(Lens and sensor parameters)
--------------------

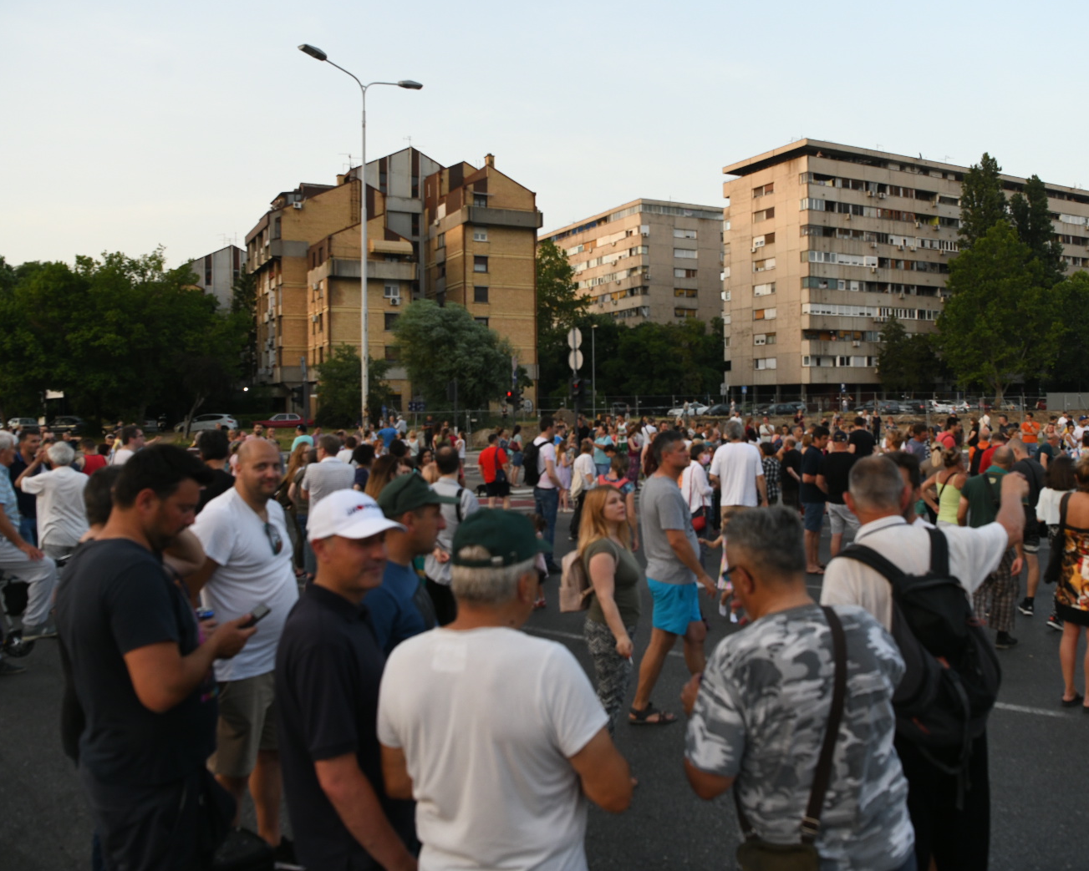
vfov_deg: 51.5
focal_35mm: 28
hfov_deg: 62.0
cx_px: 604
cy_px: 422
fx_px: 903
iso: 1000
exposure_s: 1/1000
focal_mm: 24
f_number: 4.5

--------------------

Instructions to follow: Quote each record exactly as it stands, minus the pictures.

Result of the task:
vfov_deg: 51.5
focal_35mm: 28
hfov_deg: 62.0
cx_px: 604
cy_px: 422
fx_px: 903
iso: 1000
exposure_s: 1/1000
focal_mm: 24
f_number: 4.5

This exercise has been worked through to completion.